Таким образом, категоризация царского образа возникает только в гемаре Вавилонского талмуда, хотя даже в тех случаях, когда предложенные Вавилонским Талмудом категории фактически отвергаются - как, например, в приведенном тексте, основой для закона служит образ царя Давида, по отношению к которому проводимая Вавилонским Талмудом категоризация оказывается вторичной. Цари Израиля, представляемые Талмудом в качестве бинарной оппозиции Царям из рода Давида, не соответствуют ни одной конкретной династии и представляет собой скорее идеальную категорию, нежели реальную. Рассмотренная нами агада о споре Шимона бен Шетаха и царя Янная говорит о том, что цари Хасмонеи входят в категорию царей Израиля, о том, что в эту же категорию входят правители Израильского царства, свидетельствует следующий отрывок:

«Гемара: И так учили: Над царями из Дома Давида, обязательно совершать обряд помазания, но не над царями Израиля. А если спросишь, по какой причине, был помазан Ииуй сын Нимиссии, [то отвечу] по причине спора с Йорамом сыном Ахава. Сказал господин: По какой причине Царей из дома Давида помазывают, а царей из дома Израиля нет? Сказал господин, как написано: "Встань, помажь его, ибо это он" (Самуил1 16:12) Его обязательно помазать, а других нет. Но Йорам был помазан! Из-за спора,помазан был Йорам сын Ахава. Ответил рав Папа- "был помазан инжирным маслом"»[93] (Трактат Критот лист 5б)

Приведенный отрывок является частью общего рассуждения о законах помазания, в которых мудрецы сопоставляли законы помазания царя и первосвященника, в соответствии с которыми царя наследника одной династии не следует помазывать, а те цари, что все же были помазаны, были помазаны либо как основатели династии, либо в результате династической борьбы за престол. Помазание свидетельствовало о правомочности восшествия на престол данного правителя. Рассуждения о помазании царя и первосвященника встречаются уже в тосефте, тогда как приведенный отрывок является более поздним добавлением к ней. Тосефта не знает логики разделения царей на Царей Израиля и царей из дома Давида и в приведенном отрывке амораям приходится учитывать логику предыдущего повествования. Так, общая причина помазания большинства “проблемных” царей «из-за спора был помазан», приводится и здесь в случае Йорама. Это объяснение оказывается неудовлетворительным в силу принадлежности Йорама к царям Израильского царства. Поскольку известно, что Израильские цари, также как и цари Иудейского царства, становились помазанниками, раву Папе и приходится утверждать, что вся процедура помазания Израильских царей недействительна, их помазывают ненастоящим маслом.

Таким образом, категория Цари Израиля не сводится к замаскированным под личины древнего Израиля Хасмонейским царям, ни к какой-либо отдельной династии, ни к совокупности царей Израильского царства. Ш. Атлас определяет царей Израиля как общую категорию, включающую в себя таких еврейских царей которые ставят себя выше закона.[94] Частично мы согласны с этим определением, но термин цари Израиля используется не только для обозначения неправильных царей:

"Гемара: Сказал рабби Йоханан: Всегда должен быть готовым человек бежать навстречу царям Израиля и не только царям Израиля, но также и навстречу царям Служителей звезд. Потому что если удостоится, постигнет разницу между царями Израиля и царями Служителей звезд!"(Трактат Брахот лист 9б)

> Данные для заданий:
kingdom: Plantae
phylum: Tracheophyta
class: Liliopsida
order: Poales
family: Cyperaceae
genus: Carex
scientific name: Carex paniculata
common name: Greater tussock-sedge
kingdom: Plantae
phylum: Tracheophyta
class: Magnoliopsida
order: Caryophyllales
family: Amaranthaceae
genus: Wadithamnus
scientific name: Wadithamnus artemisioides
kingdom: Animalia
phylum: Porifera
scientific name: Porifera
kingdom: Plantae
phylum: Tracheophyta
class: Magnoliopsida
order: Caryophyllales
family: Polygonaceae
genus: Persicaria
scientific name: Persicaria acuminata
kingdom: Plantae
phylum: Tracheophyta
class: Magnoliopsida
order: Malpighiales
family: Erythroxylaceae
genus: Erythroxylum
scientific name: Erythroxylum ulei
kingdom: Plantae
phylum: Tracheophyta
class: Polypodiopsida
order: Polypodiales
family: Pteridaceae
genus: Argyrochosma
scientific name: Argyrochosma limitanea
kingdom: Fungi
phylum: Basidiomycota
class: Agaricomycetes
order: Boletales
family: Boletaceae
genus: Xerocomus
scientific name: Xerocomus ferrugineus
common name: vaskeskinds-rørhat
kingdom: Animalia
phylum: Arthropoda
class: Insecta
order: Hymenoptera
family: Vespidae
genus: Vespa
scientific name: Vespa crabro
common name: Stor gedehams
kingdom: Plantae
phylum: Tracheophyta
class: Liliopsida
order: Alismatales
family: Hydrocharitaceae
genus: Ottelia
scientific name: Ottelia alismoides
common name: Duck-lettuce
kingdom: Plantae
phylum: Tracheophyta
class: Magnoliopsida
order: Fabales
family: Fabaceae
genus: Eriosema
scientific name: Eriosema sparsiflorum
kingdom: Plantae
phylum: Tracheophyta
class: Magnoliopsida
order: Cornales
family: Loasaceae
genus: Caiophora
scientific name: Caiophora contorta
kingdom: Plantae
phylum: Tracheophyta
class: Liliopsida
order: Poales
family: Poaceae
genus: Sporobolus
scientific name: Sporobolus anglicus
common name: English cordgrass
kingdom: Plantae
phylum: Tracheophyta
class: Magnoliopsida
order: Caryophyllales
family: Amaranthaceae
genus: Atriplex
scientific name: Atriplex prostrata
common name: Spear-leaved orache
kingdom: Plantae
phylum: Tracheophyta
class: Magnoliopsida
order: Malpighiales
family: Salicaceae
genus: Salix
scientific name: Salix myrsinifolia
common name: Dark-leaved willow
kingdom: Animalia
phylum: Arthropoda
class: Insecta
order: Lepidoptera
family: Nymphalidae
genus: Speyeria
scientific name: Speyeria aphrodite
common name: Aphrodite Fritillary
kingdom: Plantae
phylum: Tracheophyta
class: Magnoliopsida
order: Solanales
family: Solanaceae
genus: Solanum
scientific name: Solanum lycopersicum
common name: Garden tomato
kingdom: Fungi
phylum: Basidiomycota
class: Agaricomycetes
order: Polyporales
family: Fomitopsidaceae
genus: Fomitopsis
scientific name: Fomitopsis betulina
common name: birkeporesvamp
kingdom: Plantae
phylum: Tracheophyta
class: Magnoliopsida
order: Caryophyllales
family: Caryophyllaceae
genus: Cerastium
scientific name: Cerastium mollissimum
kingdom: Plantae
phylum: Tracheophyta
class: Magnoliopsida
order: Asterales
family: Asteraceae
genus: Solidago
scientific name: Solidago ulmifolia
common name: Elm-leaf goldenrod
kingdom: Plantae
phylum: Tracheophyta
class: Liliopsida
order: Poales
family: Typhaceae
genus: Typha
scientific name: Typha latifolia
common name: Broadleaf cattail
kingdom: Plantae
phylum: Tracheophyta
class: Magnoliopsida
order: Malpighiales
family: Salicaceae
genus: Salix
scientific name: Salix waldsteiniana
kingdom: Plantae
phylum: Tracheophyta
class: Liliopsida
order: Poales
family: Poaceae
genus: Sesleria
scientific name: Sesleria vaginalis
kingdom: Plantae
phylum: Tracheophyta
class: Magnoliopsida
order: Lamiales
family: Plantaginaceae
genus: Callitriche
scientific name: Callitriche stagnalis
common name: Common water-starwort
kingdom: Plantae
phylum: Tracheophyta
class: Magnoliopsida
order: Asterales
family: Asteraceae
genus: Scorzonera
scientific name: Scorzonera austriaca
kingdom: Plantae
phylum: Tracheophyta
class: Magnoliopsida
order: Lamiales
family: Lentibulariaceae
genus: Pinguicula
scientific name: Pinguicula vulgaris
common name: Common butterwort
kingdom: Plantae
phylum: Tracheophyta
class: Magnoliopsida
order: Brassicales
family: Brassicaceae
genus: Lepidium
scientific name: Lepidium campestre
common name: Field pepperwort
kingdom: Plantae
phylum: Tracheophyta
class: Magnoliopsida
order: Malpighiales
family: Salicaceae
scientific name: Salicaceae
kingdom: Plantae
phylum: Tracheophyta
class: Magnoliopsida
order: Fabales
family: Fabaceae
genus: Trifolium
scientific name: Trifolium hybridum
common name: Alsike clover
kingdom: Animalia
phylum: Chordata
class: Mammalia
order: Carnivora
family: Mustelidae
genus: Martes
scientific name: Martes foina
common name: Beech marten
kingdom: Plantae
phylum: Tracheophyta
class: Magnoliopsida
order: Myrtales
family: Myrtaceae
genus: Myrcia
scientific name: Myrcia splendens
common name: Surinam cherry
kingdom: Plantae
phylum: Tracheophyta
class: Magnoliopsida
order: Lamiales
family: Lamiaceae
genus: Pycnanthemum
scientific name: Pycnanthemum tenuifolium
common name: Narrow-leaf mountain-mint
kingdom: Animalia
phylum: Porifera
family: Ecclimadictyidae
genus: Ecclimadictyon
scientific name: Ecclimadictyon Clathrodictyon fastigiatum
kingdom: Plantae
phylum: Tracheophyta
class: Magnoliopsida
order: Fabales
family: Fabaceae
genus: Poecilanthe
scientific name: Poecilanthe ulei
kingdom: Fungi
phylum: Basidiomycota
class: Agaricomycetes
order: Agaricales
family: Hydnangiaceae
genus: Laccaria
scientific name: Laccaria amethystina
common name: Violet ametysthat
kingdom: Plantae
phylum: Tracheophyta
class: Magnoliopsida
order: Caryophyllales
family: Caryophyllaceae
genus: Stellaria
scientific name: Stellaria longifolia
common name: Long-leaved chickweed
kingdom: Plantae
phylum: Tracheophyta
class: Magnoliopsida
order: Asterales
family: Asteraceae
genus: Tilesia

> Список заданий:
(1) Оформите в виде JSON-списка строк все записи от самого начала до строки с «family: Erythroxylaceae» включительно, отведя каждой строке записей отдельный элемент списка и пропустив пустые строки.
(2) Подхватите текст о царях Израиля в Талмуде и продолжите его после последнего приведённого предложения.
Текст и записи никак не связаны между собой.

> Результаты упражнения:
(1)
[
  "kingdom: Plantae",
  "phylum: Tracheophyta",
  "class: Liliopsida",
  "order: Poales",
  "family: Cyperaceae",
  "genus: Carex",
  "scientific name: Carex paniculata",
  "common name: Greater tussock-sedge",
  "kingdom: Plantae",
  "phylum: Tracheophyta",
  "class: Magnoliopsida",
  "order: Caryophyllales",
  "family: Amaranthaceae",
  "genus: Wadithamnus",
  "scientific name: Wadithamnus artemisioides",
  "kingdom: Animalia",
  "phylum: Porifera",
  "scientific name: Porifera",
  "kingdom: Plantae",
  "phylum: Tracheophyta",
  "class: Magnoliopsida",
  "order: Caryophyllales",
  "family: Polygonaceae",
  "genus: Persicaria",
  "scientific name: Persicaria acuminata",
  "kingdom: Plantae",
  "phylum: Tracheophyta",
  "class: Magnoliopsida",
  "order: Malpighiales",
  "family: Erythroxylaceae"
]

(2)
Так в приведенном отрывке гемары царь Израиля значит просто - любой еврейский царь и понимается в качестве оппозиции нееврейскому царю, различать между которыми должен стремиться любой человек. Иными словами, коннотации, возникающие в Талмуде в связи с царем Израиля, который не судит и не судим, и которого следует помазывать инжирным маслом, возникают не по отношению к царю Израиля самому по себе, а как к царю - участнику оппозиции «Царь из дома царя Давида и царь Израиля». Такое функционирование терминов, ценностных концептов описывается Максом Кадушиным, который показывает, что значение Терминов в Талмуде определяется в первую очередь коннотациями в которых эти термины используются.[95]

Схожая проблема возникает и в связи с царями из рода царя Давида, которые как категория существуют исключительно в рамках рассмотренной бинарной оппозиции. Тем не менее, категория эта представляется проблематичной, поскольку грехи или вызывающие такие подозрения поступки совершались уже основателями рода Давида - Давидом и Соломоном. Иными словами, странно было бы относить к категории идеальных правителей весь род царя Давида, ниже предлагается рассмотрение того о ком прежде всего говорят мудрецы, говоря о праведных царях, и о роде Царя Давида.

В предлагаемом мудрецами царском концепте одной из центральных тем является разделение царя Давида и всех остальных царей. Царь Давид один из немногих царей, которыми занимается мишна и который упоминается в связи с установлением и выводом галахи. Тема праведности царя Давида пронизывает всю главу:

Царь не судит, и не судим, не свидетельствует и не подлежит освидетельствованию, не проводит халицу и его жены не могут участвовать в халице. Не вступает в левиратные браки и его жену не выдают замуж за его брата. Рабби Иегуда говорит: если хочет халицы или вступить в левиратный брак - оставит добрую память! Ответили ему - не интересуются мнением царя. Не женятся на его вдове. Рабби Иегуда сказал: женится царь на вдове царя, так как это делал Давид, который женился на вдове Шауля, как сказано "и я дам тебе дом господина твоего, и женщин господина твоего чреслам твоим"(2-ой Шмуэль 12:8).(Трактат Санхедрин, лист 18а)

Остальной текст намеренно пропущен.